--- Material for this exercise ---

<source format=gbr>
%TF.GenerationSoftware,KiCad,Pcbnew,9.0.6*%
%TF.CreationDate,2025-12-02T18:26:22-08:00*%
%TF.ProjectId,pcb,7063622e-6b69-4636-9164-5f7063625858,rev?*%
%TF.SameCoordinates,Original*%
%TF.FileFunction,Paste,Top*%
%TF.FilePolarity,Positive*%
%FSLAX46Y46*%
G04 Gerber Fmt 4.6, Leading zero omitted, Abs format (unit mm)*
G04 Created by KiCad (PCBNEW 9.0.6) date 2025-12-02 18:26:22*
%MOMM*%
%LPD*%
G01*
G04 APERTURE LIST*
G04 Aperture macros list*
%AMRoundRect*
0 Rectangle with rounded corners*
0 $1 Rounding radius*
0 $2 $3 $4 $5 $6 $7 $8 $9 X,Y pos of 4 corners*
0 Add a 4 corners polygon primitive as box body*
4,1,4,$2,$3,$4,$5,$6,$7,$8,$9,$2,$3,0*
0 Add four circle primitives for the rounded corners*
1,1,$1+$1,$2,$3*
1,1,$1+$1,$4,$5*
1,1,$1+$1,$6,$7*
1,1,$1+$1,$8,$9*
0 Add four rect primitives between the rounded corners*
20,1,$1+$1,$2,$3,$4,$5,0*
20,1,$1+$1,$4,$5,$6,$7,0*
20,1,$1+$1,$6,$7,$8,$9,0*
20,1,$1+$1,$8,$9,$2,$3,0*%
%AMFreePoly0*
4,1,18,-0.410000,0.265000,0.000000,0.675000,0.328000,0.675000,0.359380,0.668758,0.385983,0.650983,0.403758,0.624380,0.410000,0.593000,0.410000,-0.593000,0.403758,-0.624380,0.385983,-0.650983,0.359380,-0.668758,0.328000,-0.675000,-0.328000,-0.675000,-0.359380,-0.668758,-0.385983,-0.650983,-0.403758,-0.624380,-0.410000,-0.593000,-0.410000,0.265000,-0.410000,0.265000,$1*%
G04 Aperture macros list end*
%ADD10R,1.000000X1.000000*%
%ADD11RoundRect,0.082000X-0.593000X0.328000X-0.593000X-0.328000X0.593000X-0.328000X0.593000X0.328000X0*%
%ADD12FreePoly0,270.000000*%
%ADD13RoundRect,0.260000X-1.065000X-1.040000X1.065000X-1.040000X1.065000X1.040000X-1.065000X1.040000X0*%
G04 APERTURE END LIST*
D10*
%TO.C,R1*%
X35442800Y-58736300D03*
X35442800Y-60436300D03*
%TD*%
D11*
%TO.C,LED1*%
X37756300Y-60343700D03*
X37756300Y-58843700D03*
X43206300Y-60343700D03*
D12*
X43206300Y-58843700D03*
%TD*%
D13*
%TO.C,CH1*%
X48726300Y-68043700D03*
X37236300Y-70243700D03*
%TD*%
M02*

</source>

---
--- Material for this exercise ---

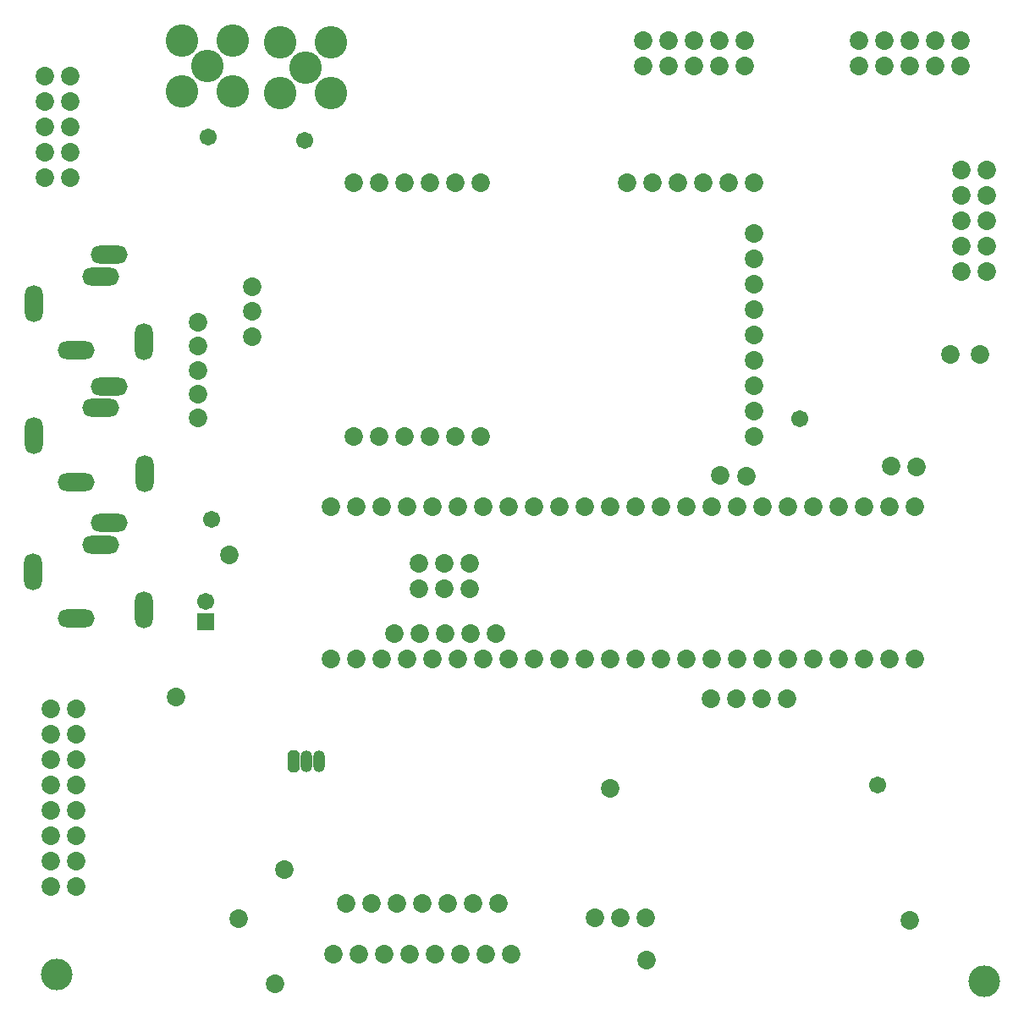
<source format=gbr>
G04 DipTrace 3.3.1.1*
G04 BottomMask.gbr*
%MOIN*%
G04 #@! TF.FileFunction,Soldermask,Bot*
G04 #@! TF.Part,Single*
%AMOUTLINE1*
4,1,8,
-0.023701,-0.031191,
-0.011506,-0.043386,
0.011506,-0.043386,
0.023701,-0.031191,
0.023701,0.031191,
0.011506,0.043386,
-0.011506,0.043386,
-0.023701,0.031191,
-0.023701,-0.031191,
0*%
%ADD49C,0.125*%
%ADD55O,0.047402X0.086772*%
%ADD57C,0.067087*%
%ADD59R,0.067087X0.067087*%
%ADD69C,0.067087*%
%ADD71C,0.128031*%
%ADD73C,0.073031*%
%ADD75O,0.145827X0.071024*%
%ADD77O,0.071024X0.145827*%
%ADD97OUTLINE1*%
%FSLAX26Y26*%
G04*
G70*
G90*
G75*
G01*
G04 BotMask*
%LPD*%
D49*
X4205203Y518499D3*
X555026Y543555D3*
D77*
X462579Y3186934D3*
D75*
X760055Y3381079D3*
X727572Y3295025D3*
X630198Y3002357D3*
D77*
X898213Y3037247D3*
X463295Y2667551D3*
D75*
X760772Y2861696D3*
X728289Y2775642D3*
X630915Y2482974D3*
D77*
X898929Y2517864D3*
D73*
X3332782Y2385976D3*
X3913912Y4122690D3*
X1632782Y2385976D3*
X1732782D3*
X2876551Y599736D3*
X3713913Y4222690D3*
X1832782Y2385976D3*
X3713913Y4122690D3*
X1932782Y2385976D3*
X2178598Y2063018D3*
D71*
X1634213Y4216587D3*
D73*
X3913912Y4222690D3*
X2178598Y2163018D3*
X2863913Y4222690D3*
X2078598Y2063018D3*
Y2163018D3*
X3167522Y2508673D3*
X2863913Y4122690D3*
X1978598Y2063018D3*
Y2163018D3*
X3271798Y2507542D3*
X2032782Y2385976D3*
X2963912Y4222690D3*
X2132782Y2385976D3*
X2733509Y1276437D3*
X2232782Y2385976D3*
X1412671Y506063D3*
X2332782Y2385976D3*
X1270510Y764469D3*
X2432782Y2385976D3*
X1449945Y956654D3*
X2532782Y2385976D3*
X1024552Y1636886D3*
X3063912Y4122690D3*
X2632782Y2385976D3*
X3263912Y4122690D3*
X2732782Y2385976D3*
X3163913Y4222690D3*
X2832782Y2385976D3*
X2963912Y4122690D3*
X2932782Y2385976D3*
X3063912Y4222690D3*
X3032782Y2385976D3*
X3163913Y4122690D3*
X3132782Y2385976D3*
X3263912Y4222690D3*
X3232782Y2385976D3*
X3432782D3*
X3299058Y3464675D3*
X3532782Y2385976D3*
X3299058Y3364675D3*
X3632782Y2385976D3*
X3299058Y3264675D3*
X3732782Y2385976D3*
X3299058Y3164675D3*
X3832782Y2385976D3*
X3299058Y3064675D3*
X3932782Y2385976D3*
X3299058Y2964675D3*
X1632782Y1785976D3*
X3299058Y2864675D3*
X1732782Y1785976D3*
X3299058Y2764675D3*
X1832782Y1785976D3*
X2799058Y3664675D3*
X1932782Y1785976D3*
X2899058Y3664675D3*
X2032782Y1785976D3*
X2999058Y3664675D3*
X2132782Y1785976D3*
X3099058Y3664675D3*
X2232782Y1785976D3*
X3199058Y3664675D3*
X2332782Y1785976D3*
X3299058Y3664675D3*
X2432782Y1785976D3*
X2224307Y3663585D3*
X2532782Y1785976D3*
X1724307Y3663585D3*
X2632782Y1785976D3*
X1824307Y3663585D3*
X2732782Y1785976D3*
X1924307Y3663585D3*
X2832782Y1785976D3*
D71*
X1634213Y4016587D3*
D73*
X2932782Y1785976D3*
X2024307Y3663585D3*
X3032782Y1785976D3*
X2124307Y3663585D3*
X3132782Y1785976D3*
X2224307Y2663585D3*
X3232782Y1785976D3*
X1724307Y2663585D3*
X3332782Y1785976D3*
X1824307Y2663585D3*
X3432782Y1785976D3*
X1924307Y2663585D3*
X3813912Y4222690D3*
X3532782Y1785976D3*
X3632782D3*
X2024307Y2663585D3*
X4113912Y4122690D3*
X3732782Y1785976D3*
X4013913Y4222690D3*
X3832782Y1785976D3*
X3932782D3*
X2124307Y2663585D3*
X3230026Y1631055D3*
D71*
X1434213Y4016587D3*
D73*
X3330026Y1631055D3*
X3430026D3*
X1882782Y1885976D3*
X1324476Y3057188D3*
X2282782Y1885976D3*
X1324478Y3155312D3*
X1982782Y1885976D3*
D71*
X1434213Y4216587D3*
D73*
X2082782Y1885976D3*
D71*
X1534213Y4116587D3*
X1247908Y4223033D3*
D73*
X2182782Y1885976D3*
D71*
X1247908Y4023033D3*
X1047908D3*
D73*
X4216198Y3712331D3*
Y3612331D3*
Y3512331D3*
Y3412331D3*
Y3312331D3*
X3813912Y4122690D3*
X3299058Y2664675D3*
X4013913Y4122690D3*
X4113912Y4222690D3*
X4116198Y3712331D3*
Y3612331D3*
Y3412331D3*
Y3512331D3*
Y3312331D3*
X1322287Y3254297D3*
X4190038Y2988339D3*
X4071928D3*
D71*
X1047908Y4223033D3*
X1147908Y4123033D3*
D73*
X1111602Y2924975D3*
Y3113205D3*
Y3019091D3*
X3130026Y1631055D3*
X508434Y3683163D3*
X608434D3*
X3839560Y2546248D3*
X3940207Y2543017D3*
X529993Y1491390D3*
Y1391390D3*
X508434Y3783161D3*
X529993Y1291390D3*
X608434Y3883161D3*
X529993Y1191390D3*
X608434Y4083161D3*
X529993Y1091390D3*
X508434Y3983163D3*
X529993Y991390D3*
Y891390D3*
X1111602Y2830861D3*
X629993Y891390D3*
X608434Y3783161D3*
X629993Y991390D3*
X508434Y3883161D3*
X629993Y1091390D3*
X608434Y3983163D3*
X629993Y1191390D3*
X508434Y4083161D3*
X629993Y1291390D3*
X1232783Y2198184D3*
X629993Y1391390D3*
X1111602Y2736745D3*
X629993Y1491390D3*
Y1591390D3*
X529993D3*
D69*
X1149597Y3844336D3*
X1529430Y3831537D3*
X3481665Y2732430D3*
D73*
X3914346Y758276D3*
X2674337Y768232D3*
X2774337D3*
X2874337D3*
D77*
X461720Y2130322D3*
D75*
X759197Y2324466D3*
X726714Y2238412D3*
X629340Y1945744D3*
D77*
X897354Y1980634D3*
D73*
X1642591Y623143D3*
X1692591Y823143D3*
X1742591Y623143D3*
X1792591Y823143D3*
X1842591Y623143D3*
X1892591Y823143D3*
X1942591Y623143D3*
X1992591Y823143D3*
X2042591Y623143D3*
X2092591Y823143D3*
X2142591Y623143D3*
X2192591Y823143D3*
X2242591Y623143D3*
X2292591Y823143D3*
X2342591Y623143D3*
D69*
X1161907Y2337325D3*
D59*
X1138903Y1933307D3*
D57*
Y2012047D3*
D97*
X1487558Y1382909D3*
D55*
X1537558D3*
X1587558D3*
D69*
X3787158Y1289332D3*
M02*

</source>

---
--- Material for this exercise ---

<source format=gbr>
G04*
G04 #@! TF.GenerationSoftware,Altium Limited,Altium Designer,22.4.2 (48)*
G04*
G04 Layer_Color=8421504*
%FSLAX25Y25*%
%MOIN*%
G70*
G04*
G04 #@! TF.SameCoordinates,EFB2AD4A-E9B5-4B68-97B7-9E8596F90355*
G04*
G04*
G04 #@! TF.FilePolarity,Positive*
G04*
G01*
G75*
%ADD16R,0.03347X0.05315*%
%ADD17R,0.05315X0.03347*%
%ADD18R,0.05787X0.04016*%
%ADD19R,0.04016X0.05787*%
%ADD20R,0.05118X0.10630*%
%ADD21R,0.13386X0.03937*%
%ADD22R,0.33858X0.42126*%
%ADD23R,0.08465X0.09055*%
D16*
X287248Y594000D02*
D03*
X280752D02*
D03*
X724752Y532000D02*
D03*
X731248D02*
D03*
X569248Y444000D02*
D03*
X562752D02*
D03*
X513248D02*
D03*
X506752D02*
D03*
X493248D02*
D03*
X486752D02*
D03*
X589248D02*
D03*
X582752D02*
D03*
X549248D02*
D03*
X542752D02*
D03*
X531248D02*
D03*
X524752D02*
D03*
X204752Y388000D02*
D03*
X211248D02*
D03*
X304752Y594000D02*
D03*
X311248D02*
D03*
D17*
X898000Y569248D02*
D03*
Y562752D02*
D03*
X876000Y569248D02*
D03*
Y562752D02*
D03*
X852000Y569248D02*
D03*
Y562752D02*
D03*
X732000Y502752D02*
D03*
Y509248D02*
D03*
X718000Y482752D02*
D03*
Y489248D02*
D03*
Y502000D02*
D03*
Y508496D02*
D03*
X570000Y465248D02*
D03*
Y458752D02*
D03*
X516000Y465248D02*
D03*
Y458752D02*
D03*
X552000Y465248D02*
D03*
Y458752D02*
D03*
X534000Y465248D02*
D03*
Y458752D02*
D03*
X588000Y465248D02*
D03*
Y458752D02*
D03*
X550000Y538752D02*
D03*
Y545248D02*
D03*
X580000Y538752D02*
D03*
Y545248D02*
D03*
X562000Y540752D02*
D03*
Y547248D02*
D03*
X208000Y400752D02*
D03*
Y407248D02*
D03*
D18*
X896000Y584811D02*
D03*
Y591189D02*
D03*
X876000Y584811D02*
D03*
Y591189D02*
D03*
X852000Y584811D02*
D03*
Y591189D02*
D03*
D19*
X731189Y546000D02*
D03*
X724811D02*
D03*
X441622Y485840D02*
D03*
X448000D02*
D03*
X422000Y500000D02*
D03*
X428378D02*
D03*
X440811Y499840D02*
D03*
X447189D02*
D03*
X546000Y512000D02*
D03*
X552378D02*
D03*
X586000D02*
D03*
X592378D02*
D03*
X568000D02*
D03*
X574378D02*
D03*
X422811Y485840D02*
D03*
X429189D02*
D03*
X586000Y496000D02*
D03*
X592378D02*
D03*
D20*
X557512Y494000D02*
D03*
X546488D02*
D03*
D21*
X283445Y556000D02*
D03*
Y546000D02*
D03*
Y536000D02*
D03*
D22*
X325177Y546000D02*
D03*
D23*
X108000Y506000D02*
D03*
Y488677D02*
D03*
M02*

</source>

---

Exercise:
Which lines above run from the one containing "X1724307Y2663585D3*" down to the one containing "X629993Y1091390D3*"? Repeat exactly those, both ends included, and nothing else.

Task answer:
X1724307Y2663585D3*
X3332782Y1785976D3*
X1824307Y2663585D3*
X3432782Y1785976D3*
X1924307Y2663585D3*
X3813912Y4222690D3*
X3532782Y1785976D3*
X3632782D3*
X2024307Y2663585D3*
X4113912Y4122690D3*
X3732782Y1785976D3*
X4013913Y4222690D3*
X3832782Y1785976D3*
X3932782D3*
X2124307Y2663585D3*
X3230026Y1631055D3*
D71*
X1434213Y4016587D3*
D73*
X3330026Y1631055D3*
X3430026D3*
X1882782Y1885976D3*
X1324476Y3057188D3*
X2282782Y1885976D3*
X1324478Y3155312D3*
X1982782Y1885976D3*
D71*
X1434213Y4216587D3*
D73*
X2082782Y1885976D3*
D71*
X1534213Y4116587D3*
X1247908Y4223033D3*
D73*
X2182782Y1885976D3*
D71*
X1247908Y4023033D3*
X1047908D3*
D73*
X4216198Y3712331D3*
Y3612331D3*
Y3512331D3*
Y3412331D3*
Y3312331D3*
X3813912Y4122690D3*
X3299058Y2664675D3*
X4013913Y4122690D3*
X4113912Y4222690D3*
X4116198Y3712331D3*
Y3612331D3*
Y3412331D3*
Y3512331D3*
Y3312331D3*
X1322287Y3254297D3*
X4190038Y2988339D3*
X4071928D3*
D71*
X1047908Y4223033D3*
X1147908Y4123033D3*
D73*
X1111602Y2924975D3*
Y3113205D3*
Y3019091D3*
X3130026Y1631055D3*
X508434Y3683163D3*
X608434D3*
X3839560Y2546248D3*
X3940207Y2543017D3*
X529993Y1491390D3*
Y1391390D3*
X508434Y3783161D3*
X529993Y1291390D3*
X608434Y3883161D3*
X529993Y1191390D3*
X608434Y4083161D3*
X529993Y1091390D3*
X508434Y3983163D3*
X529993Y991390D3*
Y891390D3*
X1111602Y2830861D3*
X629993Y891390D3*
X608434Y3783161D3*
X629993Y991390D3*
X508434Y3883161D3*
X629993Y1091390D3*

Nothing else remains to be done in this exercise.